**Problem details**
For this exercise, return exactly the lines of the material below that begin at the one with "applicant to satisfy" and stop after the one with "Keira Nystrom withdrew from the meeting.".

**Dataset records**
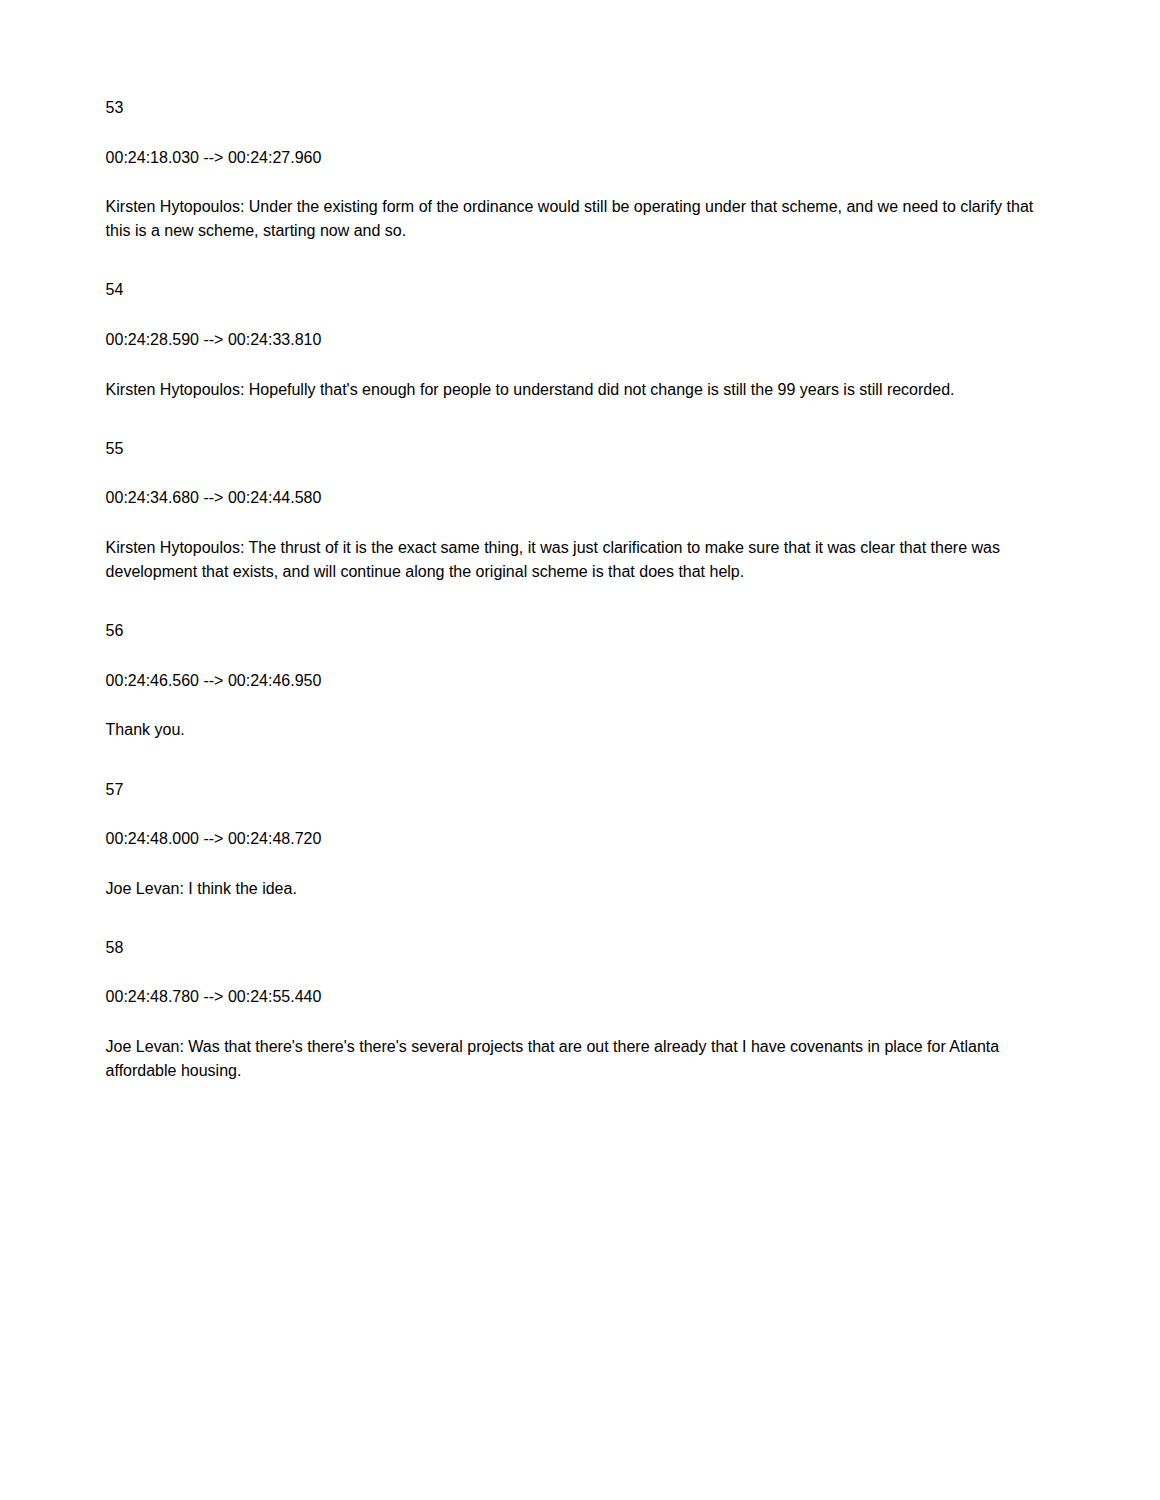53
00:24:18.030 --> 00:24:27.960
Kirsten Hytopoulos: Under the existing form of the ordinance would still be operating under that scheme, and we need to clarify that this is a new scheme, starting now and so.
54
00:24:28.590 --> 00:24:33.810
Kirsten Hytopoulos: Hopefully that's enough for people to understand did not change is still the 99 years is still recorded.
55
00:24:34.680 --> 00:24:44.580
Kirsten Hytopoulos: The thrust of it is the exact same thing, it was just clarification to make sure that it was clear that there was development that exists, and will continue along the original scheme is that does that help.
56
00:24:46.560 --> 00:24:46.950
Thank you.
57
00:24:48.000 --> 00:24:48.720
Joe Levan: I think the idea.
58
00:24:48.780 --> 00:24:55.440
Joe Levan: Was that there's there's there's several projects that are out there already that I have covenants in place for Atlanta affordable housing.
--
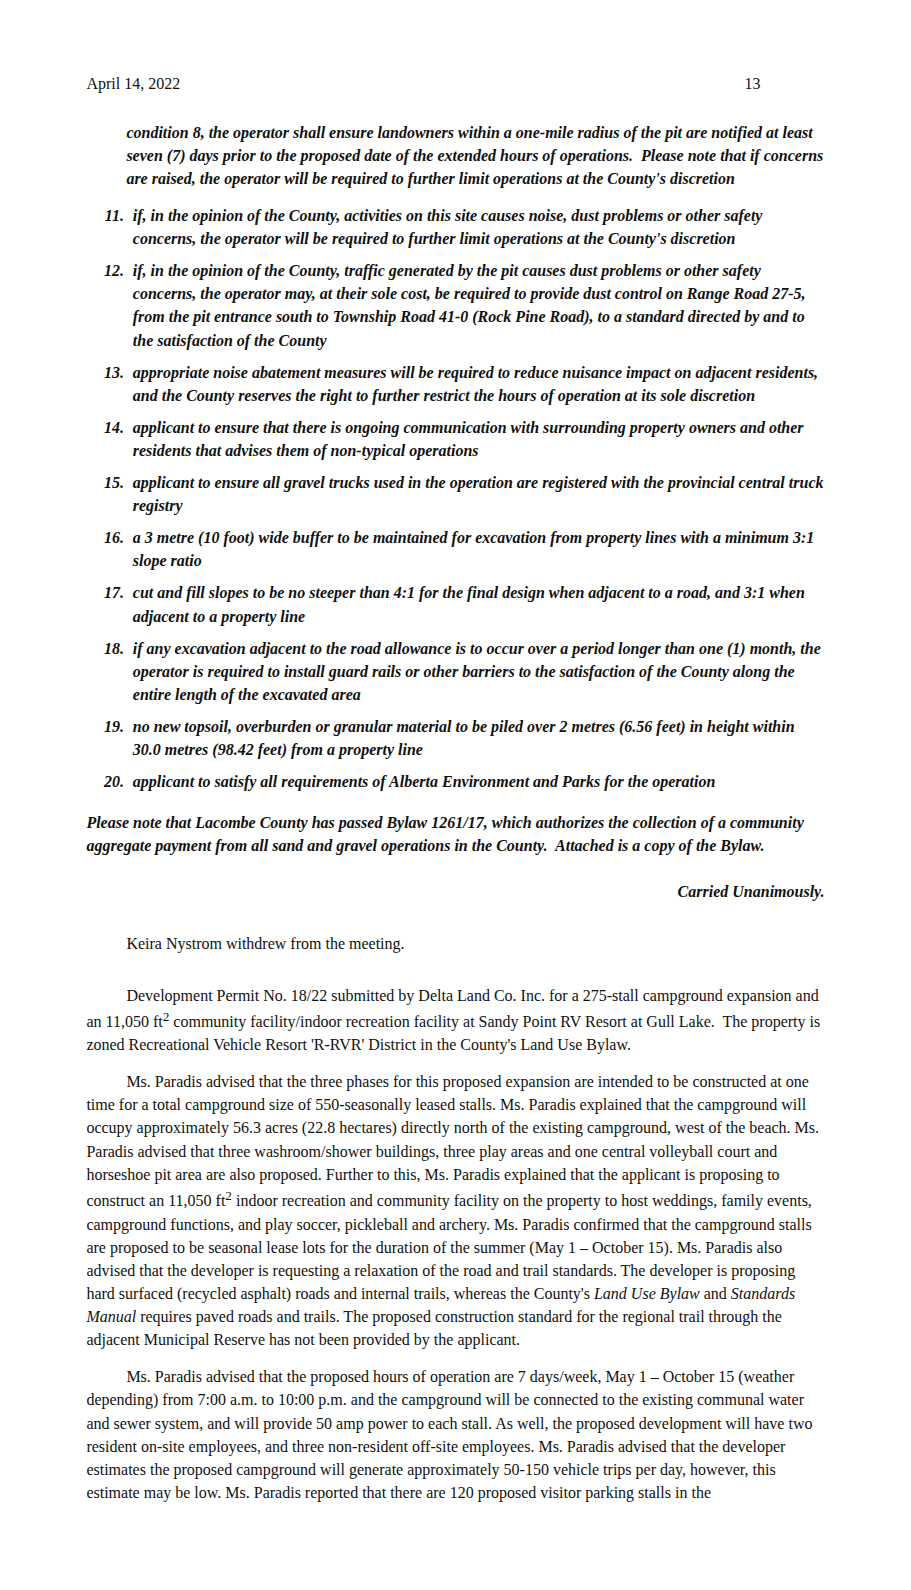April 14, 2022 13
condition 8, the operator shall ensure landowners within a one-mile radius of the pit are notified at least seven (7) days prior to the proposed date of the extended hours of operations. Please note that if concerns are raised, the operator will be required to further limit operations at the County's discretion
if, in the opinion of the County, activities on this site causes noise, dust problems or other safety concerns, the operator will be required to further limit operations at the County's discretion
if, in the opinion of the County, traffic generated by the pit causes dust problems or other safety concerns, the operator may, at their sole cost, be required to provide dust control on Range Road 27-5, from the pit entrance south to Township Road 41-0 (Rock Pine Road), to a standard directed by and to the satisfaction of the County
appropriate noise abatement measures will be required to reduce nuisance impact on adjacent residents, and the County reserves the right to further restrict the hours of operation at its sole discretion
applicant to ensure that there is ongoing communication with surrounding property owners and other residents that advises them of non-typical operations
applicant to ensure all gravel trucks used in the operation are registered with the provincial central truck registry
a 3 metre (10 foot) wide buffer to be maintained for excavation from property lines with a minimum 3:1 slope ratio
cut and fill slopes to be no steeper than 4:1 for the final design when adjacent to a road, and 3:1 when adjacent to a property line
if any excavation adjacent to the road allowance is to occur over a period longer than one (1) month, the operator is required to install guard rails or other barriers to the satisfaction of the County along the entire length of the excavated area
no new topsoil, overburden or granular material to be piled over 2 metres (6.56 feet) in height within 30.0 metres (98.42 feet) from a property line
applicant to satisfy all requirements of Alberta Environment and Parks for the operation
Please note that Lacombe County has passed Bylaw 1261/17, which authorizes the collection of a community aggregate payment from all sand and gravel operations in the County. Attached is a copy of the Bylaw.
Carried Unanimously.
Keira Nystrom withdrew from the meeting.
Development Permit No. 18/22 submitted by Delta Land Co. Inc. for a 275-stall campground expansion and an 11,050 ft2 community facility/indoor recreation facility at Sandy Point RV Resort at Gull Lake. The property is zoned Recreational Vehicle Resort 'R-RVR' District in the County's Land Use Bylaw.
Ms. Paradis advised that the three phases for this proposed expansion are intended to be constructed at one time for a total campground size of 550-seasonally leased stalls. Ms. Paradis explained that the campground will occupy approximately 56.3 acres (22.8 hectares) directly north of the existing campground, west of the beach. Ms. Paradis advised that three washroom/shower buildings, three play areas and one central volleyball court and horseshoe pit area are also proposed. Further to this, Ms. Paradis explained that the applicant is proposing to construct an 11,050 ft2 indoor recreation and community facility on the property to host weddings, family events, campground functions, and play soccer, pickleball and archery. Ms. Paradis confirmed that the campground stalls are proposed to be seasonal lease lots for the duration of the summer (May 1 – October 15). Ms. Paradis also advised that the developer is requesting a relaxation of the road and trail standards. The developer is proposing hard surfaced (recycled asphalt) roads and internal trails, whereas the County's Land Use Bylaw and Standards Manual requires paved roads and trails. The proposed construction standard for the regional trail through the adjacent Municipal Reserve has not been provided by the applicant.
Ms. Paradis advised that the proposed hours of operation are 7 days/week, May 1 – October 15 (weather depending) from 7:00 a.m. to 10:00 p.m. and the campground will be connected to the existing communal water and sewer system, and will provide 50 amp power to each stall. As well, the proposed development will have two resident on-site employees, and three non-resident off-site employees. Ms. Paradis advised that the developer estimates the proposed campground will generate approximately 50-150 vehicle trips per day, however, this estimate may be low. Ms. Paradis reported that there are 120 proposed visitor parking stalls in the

**Response to the exercise**
applicant to satisfy all requirements of Alberta Environment and Parks for the operation
Please note that Lacombe County has passed Bylaw 1261/17, which authorizes the collection of a community aggregate payment from all sand and gravel operations in the County. Attached is a copy of the Bylaw.
Carried Unanimously.
Keira Nystrom withdrew from the meeting.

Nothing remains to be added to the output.